Activity: The data shown below should all be retyped exactly.

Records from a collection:
━━━━━━━━
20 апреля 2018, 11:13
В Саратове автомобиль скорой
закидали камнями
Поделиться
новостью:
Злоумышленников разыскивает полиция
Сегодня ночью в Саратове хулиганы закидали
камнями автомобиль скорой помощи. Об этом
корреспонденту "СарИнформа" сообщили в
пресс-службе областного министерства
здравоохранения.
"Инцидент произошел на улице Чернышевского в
━━━━━━━━
Result of this exercise:
20 апреля 2018, 11:13
В Саратове автомобиль скорой
закидали камнями
Поделиться
новостью:
Злоумышленников разыскивает полиция
Сегодня ночью в Саратове хулиганы закидали
камнями автомобиль скорой помощи. Об этом
корреспонденту "СарИнформа" сообщили в
пресс-службе областного министерства
здравоохранения.
"Инцидент произошел на улице Чернышевского в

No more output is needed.